== Supplied records

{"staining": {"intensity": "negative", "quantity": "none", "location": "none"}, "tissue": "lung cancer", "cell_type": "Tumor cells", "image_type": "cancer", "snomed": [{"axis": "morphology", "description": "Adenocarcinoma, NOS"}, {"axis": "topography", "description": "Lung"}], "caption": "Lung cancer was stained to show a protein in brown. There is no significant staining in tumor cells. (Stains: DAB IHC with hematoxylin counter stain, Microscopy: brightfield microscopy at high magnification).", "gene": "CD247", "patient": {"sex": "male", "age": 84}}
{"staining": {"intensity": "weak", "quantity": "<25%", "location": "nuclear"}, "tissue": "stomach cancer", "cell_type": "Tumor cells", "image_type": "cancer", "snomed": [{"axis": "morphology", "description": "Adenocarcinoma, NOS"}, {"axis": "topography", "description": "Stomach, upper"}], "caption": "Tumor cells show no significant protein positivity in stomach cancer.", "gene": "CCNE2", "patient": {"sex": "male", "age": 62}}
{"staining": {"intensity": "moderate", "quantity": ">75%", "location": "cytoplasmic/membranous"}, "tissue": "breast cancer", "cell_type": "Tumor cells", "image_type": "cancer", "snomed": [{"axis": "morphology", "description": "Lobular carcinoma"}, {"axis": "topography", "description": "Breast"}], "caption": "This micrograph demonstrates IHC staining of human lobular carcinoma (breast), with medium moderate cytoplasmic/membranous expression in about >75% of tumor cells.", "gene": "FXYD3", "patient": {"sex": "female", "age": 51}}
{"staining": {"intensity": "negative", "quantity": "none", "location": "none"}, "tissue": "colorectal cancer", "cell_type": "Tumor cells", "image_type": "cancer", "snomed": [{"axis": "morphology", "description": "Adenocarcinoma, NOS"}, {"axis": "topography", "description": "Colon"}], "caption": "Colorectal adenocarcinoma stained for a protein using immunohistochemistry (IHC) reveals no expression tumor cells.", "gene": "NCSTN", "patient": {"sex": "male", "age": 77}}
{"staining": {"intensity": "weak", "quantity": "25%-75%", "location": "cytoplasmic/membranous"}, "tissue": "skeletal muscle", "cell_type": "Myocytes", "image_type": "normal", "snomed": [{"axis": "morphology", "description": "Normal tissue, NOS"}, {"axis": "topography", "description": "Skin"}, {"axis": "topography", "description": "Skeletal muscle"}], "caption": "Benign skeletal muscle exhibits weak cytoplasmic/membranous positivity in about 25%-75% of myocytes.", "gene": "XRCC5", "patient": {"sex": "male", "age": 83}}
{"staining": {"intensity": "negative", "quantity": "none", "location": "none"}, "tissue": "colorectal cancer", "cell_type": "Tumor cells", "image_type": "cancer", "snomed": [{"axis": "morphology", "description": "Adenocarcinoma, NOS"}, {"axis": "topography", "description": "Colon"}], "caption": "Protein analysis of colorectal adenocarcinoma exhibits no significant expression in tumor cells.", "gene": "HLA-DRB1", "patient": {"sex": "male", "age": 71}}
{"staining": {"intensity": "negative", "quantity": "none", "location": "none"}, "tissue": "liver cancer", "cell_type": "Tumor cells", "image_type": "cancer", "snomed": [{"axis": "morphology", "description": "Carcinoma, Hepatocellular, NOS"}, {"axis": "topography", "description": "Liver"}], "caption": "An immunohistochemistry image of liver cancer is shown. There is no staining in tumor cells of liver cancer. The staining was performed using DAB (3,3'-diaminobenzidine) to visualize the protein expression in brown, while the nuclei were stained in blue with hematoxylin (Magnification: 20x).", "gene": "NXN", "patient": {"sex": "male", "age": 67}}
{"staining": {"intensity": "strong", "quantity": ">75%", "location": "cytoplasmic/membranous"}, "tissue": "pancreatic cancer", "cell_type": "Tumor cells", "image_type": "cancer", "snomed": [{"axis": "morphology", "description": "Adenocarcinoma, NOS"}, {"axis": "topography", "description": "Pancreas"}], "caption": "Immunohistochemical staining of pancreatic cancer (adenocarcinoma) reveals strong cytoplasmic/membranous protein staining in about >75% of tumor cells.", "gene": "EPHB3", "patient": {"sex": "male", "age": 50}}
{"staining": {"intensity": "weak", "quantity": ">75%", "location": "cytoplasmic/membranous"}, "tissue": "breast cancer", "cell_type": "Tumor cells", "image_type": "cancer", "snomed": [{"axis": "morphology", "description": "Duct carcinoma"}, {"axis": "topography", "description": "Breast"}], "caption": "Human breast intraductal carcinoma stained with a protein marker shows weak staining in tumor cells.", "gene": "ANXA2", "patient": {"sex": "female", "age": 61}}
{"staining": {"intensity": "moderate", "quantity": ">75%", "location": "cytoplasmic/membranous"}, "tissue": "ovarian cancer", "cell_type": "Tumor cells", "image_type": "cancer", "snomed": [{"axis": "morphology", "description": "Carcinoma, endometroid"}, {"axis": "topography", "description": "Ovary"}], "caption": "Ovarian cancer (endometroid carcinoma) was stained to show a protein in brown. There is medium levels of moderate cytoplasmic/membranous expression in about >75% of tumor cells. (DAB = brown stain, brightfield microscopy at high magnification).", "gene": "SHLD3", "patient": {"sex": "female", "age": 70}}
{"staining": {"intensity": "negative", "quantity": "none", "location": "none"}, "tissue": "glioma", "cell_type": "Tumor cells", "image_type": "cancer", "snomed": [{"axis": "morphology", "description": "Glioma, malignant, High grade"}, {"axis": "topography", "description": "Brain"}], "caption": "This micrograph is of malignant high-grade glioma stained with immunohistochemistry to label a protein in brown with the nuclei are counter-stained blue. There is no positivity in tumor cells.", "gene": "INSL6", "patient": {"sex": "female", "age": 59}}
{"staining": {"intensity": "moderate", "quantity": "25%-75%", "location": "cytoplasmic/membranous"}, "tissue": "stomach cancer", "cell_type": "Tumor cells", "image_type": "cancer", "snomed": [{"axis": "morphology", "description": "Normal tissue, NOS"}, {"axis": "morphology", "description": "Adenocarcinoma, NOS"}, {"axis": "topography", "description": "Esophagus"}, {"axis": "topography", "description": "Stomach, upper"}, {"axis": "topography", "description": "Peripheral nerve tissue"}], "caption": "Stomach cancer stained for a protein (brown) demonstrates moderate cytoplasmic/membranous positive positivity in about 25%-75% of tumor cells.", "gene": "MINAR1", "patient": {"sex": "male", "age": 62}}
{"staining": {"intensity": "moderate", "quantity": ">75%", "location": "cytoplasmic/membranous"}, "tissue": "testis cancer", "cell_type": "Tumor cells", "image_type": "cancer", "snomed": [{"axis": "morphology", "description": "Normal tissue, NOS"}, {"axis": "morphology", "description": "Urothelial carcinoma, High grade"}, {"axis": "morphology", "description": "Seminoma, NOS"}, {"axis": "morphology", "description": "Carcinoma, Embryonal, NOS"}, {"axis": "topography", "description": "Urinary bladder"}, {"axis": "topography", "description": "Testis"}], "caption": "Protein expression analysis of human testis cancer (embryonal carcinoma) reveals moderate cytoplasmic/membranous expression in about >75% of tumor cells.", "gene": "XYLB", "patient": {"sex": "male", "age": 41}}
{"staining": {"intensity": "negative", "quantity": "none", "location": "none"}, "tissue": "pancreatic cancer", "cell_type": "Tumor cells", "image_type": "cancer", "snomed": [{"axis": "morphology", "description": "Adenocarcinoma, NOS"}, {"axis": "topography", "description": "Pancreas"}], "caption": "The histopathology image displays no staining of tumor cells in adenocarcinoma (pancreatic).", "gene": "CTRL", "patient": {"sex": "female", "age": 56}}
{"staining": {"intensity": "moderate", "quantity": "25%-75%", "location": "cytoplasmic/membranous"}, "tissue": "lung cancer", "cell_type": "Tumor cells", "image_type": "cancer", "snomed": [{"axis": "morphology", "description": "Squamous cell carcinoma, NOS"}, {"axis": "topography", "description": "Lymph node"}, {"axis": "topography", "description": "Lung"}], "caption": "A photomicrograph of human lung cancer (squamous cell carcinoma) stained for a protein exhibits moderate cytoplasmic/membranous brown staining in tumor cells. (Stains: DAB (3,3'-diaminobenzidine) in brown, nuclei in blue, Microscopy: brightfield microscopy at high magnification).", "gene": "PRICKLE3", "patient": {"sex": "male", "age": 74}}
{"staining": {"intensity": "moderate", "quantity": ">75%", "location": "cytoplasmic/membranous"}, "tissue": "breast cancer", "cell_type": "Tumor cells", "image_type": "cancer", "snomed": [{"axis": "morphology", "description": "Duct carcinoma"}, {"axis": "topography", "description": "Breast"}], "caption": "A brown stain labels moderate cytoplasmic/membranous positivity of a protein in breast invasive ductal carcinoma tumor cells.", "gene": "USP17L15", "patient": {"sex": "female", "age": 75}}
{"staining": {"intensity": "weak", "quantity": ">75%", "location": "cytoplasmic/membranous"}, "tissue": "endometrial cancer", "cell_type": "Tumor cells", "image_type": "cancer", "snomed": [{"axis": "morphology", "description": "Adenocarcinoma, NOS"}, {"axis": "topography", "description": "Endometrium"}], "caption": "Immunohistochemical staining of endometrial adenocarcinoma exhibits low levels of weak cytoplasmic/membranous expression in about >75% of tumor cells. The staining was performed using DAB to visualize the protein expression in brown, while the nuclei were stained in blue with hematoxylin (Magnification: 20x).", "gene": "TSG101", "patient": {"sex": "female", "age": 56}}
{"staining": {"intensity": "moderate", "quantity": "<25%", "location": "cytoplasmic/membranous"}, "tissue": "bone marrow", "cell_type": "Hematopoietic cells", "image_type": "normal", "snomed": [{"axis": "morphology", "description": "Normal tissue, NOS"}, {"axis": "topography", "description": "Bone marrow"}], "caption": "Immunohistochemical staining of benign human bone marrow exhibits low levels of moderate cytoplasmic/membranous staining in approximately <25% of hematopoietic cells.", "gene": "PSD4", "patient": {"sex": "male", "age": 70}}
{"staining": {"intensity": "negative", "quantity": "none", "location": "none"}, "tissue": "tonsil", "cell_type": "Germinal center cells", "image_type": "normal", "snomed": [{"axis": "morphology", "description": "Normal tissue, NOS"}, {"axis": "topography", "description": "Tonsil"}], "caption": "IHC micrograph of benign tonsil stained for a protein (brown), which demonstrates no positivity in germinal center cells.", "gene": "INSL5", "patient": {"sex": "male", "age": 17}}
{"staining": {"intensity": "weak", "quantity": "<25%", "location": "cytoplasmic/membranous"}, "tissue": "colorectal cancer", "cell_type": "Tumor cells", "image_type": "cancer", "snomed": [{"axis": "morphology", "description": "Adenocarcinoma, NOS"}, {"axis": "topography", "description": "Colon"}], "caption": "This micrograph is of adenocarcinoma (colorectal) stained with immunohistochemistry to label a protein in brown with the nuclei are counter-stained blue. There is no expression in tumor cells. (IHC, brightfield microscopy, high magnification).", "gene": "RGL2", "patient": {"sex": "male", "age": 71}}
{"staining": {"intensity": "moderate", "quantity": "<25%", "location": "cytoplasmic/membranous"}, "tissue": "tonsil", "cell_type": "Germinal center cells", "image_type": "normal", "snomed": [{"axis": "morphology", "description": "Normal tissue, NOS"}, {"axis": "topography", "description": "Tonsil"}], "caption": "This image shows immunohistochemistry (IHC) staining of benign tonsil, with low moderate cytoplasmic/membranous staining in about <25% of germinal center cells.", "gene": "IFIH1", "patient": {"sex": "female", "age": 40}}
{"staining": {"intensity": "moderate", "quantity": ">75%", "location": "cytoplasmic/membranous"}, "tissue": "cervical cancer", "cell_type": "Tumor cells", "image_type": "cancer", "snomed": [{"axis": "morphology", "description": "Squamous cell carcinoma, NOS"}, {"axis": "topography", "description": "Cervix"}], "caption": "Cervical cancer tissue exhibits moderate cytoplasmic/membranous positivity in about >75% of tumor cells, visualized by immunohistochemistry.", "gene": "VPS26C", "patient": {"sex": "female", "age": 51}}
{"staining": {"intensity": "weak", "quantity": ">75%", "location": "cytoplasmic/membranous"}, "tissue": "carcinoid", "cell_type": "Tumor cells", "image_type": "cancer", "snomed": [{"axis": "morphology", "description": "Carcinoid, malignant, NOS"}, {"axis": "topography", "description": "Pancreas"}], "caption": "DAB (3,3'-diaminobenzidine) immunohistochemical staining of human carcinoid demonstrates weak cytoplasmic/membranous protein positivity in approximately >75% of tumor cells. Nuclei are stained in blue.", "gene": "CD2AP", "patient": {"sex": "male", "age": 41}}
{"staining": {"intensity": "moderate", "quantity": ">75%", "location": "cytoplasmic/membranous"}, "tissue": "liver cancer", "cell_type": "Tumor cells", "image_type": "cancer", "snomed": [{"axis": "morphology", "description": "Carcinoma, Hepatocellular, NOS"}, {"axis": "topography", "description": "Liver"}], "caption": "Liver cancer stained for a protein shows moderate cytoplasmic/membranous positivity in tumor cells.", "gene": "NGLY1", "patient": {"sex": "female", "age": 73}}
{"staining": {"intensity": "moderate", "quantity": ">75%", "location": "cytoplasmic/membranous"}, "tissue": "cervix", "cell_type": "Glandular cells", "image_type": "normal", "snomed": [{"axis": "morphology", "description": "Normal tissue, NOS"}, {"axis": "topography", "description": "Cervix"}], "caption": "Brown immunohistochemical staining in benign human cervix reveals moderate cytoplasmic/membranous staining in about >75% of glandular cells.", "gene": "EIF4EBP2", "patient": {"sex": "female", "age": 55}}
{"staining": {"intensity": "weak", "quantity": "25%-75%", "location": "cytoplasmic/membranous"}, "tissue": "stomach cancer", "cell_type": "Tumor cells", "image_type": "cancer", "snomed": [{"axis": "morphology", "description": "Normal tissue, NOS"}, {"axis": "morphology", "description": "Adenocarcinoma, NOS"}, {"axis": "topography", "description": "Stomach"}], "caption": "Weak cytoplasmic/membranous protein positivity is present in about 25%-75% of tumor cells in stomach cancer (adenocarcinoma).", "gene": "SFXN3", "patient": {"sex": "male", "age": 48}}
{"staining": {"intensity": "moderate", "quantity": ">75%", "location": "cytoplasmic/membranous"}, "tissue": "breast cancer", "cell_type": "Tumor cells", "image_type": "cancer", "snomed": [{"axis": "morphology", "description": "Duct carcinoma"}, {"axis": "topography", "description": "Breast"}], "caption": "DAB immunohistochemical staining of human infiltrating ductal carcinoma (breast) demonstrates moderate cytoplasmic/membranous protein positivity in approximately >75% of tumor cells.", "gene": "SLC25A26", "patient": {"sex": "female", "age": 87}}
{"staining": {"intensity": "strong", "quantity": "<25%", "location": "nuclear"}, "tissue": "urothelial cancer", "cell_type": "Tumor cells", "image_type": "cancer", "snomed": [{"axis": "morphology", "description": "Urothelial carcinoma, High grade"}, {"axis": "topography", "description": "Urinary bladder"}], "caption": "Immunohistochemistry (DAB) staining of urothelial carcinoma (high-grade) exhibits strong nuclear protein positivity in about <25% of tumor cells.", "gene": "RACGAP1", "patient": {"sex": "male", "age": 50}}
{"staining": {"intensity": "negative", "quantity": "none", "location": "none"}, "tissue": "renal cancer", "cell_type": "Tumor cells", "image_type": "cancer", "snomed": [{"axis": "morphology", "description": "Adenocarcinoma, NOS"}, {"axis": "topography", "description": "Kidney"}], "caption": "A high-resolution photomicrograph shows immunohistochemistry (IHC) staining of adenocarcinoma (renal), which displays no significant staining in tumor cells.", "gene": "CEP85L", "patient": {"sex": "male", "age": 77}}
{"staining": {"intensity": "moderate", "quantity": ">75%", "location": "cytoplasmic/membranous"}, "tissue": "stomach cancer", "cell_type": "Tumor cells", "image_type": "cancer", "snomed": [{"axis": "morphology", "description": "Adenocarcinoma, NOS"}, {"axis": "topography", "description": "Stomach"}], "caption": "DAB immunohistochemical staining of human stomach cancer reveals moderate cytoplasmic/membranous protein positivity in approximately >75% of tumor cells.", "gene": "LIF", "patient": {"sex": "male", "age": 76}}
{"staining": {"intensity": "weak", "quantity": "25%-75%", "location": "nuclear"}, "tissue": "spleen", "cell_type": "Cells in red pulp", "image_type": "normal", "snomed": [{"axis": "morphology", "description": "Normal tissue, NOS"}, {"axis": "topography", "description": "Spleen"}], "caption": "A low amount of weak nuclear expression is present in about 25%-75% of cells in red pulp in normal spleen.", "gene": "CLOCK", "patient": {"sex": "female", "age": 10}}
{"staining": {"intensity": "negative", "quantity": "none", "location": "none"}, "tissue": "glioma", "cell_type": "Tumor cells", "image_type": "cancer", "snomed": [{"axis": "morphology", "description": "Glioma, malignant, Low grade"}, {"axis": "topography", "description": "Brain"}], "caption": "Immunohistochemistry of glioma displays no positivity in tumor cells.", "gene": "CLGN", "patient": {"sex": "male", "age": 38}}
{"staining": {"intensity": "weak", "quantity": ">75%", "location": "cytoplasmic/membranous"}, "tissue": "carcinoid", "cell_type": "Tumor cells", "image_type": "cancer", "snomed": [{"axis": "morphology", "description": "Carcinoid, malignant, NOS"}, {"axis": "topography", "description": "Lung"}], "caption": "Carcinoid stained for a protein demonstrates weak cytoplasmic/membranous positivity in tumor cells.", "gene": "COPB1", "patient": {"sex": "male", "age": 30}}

====

Set down only the lines above that fall between the line holding "of benign human" and the line holding "micrograph of benign", inclusive, keeping each exact.

Solved exercise →
{"staining": {"intensity": "moderate", "quantity": "<25%", "location": "cytoplasmic/membranous"}, "tissue": "bone marrow", "cell_type": "Hematopoietic cells", "image_type": "normal", "snomed": [{"axis": "morphology", "description": "Normal tissue, NOS"}, {"axis": "topography", "description": "Bone marrow"}], "caption": "Immunohistochemical staining of benign human bone marrow exhibits low levels of moderate cytoplasmic/membranous staining in approximately <25% of hematopoietic cells.", "gene": "PSD4", "patient": {"sex": "male", "age": 70}}
{"staining": {"intensity": "negative", "quantity": "none", "location": "none"}, "tissue": "tonsil", "cell_type": "Germinal center cells", "image_type": "normal", "snomed": [{"axis": "morphology", "description": "Normal tissue, NOS"}, {"axis": "topography", "description": "Tonsil"}], "caption": "IHC micrograph of benign tonsil stained for a protein (brown), which demonstrates no positivity in germinal center cells.", "gene": "INSL5", "patient": {"sex": "male", "age": 17}}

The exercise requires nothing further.